-- SUPPLIED ENTRIES follows --

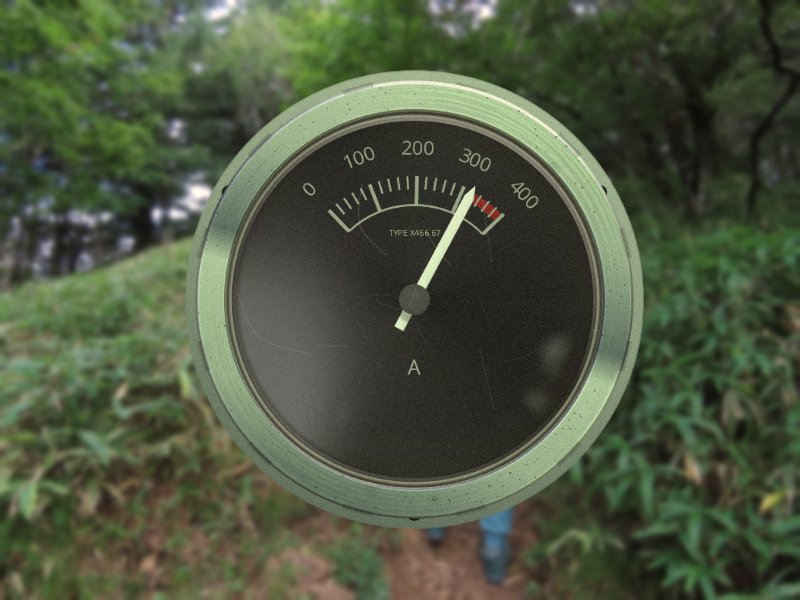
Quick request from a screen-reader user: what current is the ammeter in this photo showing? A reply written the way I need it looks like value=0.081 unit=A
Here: value=320 unit=A
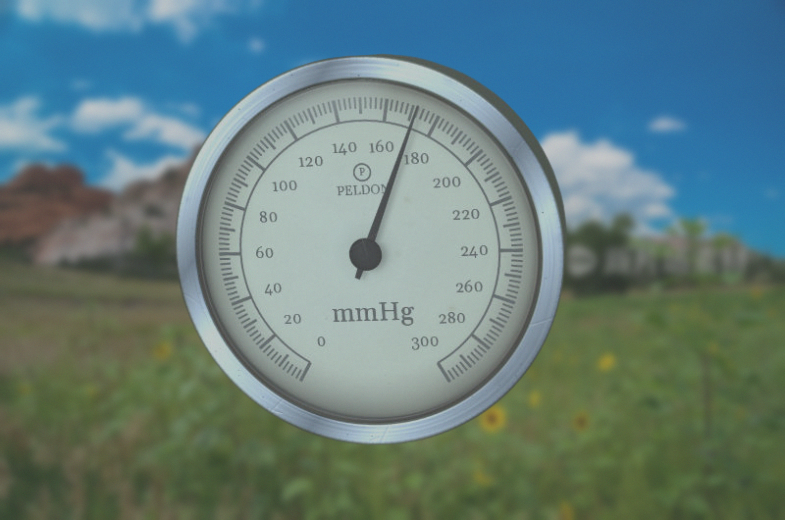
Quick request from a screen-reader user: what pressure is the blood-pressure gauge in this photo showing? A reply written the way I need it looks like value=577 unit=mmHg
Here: value=172 unit=mmHg
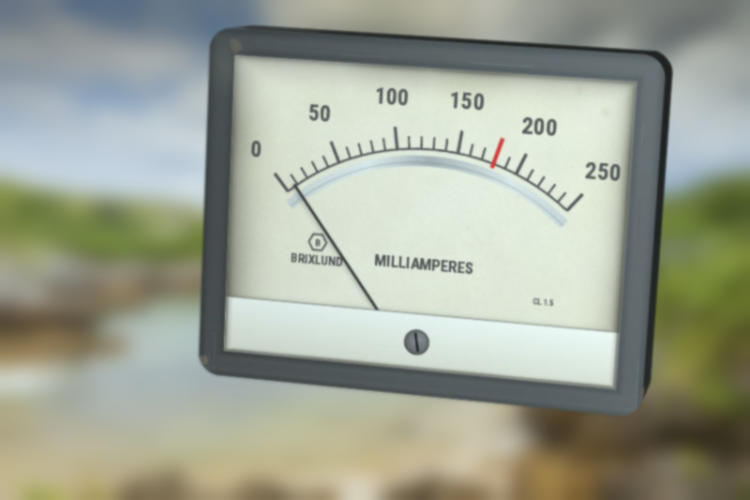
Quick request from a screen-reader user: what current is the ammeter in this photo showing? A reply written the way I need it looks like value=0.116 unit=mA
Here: value=10 unit=mA
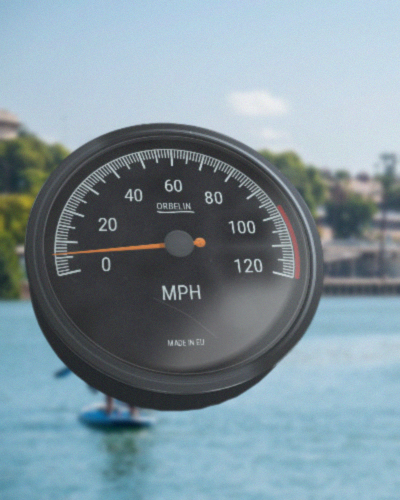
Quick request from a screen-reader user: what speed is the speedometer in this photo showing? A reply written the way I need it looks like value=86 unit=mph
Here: value=5 unit=mph
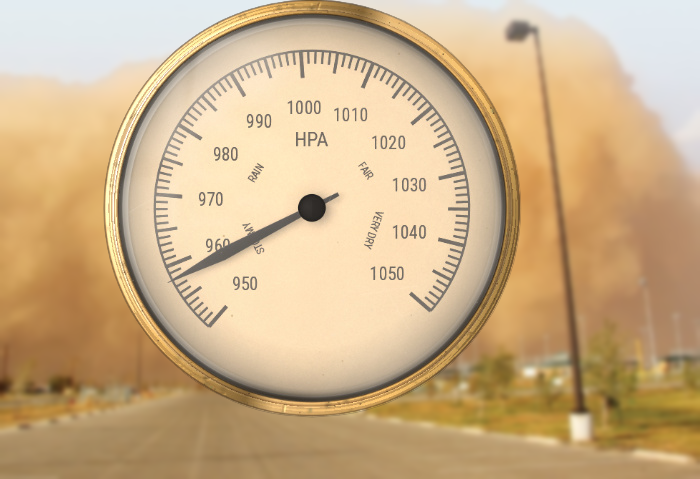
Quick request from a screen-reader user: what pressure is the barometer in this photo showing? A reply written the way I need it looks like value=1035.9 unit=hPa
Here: value=958 unit=hPa
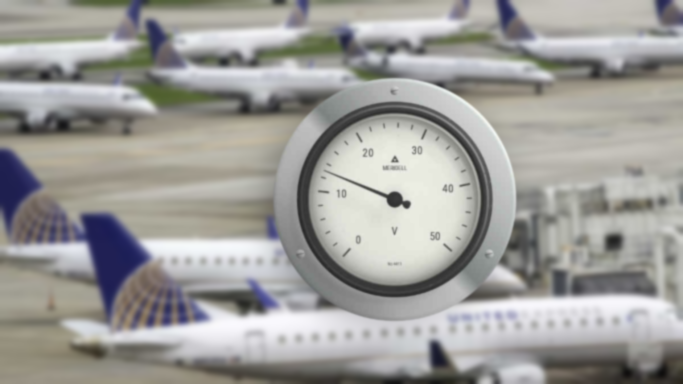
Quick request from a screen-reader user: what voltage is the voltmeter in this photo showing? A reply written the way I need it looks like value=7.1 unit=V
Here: value=13 unit=V
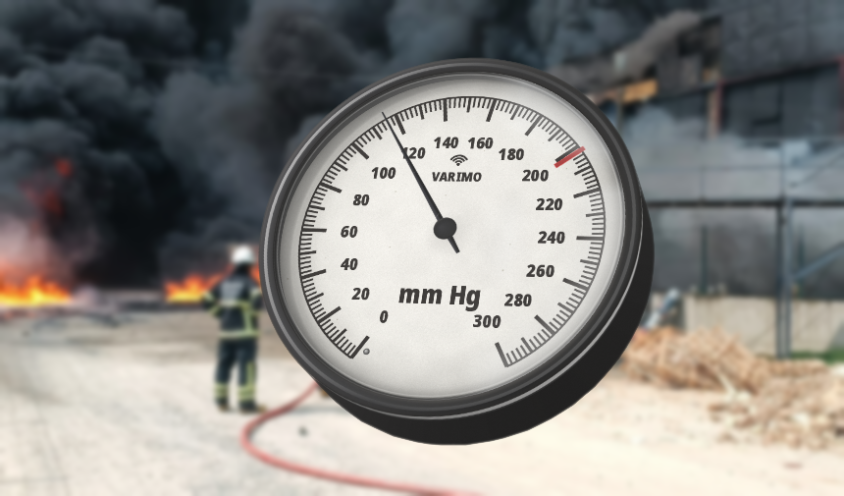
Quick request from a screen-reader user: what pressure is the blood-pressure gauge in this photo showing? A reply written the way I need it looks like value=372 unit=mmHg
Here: value=116 unit=mmHg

-- SUPPLIED ENTRIES concluded --

# WORK INSTRUCTION
Tally the lines in the rows above that contain the string "pressure". Reply with only the number.

# WRITTEN ANSWER
3